The Berlin Wall was a guarded concrete barrier that physically and ideologically divided Berlin from 1961 to 1989. It was constructed by the German Democratic Republic, starting on August 13,1961. The Wall cut off West Berlin from virtually all of surrounding East Germany and East Berlin until government officials opened it in November 1989.

On June 26, 1963 U.S. President John F. Kennedy visited West Berlin. Before an audience of 450,000 he declared in his Ich bin ein Berliner speech the support of the United States for West Germany and especially the people of West Berlin. He said: “Two thousand years ago, the proudest boast was civis romanus sum (I am a Roman citizen). Today, from the world of freedom, the proudest boast is “ich bin ein Berliner!”… All free men, wherever they may live, are citizens of Berlin, and therefore, as a free man, I take pride in the words ich bin ein Berliner!”

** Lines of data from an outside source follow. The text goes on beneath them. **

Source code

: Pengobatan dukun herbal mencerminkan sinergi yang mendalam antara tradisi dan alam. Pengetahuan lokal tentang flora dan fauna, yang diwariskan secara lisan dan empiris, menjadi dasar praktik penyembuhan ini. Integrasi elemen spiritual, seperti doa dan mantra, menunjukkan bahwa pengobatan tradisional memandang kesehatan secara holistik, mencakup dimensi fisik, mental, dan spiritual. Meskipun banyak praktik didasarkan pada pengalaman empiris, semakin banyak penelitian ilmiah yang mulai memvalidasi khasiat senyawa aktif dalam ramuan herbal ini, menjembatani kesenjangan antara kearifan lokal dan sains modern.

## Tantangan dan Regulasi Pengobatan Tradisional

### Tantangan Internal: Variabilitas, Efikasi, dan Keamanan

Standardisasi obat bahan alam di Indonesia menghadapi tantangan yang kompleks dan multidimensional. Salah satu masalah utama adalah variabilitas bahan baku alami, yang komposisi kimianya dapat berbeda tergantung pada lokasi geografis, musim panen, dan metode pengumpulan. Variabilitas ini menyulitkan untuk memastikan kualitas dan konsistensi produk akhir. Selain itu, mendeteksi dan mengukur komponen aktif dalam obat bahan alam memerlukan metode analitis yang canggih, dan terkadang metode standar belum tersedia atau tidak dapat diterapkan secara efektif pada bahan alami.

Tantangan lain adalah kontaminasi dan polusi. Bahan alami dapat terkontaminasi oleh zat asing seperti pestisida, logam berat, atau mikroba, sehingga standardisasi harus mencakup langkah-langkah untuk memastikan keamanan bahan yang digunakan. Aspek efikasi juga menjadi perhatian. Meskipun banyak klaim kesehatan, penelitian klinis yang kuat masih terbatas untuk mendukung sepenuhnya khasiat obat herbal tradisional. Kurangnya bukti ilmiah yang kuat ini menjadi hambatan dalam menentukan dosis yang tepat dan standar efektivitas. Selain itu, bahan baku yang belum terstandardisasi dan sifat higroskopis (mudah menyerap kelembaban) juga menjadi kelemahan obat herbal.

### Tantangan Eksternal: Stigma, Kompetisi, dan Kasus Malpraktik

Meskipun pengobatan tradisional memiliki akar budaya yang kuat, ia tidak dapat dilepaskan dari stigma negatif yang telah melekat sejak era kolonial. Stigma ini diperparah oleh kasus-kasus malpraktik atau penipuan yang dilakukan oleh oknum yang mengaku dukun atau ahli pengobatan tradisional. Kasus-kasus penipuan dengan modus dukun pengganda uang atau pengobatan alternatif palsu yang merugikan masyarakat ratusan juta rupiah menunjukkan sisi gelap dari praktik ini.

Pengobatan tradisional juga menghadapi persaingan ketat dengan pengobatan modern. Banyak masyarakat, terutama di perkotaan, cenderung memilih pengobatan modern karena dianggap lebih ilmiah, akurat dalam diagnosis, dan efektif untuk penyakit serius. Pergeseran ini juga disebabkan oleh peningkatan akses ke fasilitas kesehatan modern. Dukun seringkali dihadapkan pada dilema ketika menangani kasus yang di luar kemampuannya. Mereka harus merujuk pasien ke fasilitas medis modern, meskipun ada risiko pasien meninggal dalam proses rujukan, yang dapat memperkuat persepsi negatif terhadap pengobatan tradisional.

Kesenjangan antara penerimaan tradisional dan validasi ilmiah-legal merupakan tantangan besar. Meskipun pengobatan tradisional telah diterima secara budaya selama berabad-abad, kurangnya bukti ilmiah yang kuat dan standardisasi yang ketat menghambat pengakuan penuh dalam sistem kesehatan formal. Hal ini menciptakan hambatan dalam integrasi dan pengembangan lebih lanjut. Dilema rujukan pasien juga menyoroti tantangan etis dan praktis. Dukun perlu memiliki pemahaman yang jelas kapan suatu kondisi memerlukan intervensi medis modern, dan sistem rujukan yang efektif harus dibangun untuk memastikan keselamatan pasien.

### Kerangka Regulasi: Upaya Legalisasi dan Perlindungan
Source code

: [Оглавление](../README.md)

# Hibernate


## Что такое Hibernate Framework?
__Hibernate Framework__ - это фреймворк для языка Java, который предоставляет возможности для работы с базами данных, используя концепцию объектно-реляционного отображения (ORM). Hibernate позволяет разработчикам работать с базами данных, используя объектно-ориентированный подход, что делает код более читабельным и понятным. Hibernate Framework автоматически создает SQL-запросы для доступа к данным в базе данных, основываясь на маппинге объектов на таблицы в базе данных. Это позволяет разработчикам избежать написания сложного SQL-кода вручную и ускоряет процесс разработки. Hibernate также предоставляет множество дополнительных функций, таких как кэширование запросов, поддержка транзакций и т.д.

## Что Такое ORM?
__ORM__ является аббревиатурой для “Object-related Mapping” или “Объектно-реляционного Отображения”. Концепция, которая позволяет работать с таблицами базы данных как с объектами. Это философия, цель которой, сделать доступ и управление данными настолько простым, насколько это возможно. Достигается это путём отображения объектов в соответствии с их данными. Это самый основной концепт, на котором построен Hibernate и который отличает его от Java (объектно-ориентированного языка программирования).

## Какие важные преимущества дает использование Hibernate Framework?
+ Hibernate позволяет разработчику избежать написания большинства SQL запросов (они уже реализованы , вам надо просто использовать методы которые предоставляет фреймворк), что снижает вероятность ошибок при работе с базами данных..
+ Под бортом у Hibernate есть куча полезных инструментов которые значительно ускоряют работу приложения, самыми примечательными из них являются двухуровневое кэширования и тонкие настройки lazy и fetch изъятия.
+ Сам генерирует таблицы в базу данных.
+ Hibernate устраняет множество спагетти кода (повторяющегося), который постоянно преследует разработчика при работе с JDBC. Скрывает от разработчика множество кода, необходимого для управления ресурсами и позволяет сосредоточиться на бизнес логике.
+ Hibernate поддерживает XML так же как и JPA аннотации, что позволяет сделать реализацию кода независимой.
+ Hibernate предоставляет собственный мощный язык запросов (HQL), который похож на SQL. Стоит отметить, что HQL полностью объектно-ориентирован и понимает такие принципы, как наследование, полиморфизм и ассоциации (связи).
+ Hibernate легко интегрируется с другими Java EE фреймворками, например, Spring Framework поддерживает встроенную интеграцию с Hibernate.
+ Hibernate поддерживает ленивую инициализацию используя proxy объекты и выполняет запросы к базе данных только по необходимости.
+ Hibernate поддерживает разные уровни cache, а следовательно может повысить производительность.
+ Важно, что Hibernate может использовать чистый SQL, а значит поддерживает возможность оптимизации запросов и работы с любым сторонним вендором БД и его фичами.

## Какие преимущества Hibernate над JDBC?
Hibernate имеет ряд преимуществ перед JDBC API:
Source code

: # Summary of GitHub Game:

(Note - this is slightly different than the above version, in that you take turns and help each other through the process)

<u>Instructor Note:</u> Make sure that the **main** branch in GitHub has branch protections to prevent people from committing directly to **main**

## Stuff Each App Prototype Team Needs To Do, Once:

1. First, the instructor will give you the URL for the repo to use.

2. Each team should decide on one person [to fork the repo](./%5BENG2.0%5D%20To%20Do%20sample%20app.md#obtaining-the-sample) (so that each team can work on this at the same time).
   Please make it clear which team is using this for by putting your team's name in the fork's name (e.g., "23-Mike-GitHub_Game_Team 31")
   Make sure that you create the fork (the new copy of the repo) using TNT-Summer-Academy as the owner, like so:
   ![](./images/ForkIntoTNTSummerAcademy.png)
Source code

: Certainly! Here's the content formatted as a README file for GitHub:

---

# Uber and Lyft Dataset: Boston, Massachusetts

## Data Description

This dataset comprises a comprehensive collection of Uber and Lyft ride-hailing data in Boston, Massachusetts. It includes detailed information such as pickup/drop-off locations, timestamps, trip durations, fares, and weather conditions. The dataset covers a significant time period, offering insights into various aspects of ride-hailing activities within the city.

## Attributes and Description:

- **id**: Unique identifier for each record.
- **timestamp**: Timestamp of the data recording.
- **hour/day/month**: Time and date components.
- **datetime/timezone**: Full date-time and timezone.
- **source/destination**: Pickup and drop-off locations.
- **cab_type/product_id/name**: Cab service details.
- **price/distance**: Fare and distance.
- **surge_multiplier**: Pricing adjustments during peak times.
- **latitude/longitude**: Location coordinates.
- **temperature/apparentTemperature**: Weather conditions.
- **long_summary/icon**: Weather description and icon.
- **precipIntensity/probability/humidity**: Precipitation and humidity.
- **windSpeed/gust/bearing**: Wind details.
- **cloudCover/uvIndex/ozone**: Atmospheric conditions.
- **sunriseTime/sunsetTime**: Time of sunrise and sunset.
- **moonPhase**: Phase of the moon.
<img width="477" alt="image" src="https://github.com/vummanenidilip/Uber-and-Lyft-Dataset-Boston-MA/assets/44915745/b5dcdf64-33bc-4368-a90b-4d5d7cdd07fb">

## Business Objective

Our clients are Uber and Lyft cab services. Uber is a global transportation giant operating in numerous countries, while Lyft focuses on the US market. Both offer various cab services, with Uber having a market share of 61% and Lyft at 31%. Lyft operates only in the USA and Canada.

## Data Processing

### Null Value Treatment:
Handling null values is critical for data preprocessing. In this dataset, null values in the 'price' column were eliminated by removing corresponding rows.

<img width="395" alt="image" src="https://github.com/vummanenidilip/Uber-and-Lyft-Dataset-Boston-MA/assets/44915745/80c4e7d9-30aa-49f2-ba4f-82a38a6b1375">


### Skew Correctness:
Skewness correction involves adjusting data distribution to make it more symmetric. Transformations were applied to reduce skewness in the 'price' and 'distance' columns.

In a speech at the Brandenburg Gate on the 750th anniversary of Berlin on June 12, 1987, President Ronald Reagan challenged Mikhail Gorbachev, the General Secretary of the Communist Party of the Soviet Union, to tear down the Wall as a symbol of increasing freedom in the Eastern Bloc, made up of the countries of Bulgaria, Czechoslovakia. East Germany, Hungary, Poland, and Romania.

On Sept. 13, 1964 Dr. Martin Luther King Jr. visited the wall and commented on the absurdity of the barricade as follows: “No man-made barrier can obliterate the fact that God’s children reside on both sides, he said. There is no East, no West, no North, no South, but one great fellowship of love throughout the whole, wide world…Wherever reconciliation is taking place, men are breaking down the dividing walls of hostility which separate them from their brothers, there Christ continues to perform his ministry of reconciliation.”

By 1961 3.5 million or 20% of the entire East German population had fled the Communist rulers in the East to freedom in the democratic countries of Western Europe. People continued trying to escape to the non-Communist ruled countries in the West resulting in at least 140 deaths.

I believe that the peace and abundance enjoyed by the peoples and countries of Western Europe was due to God keeping his promises spoken by Jesus in his first sermon. Words well worth revisiting today.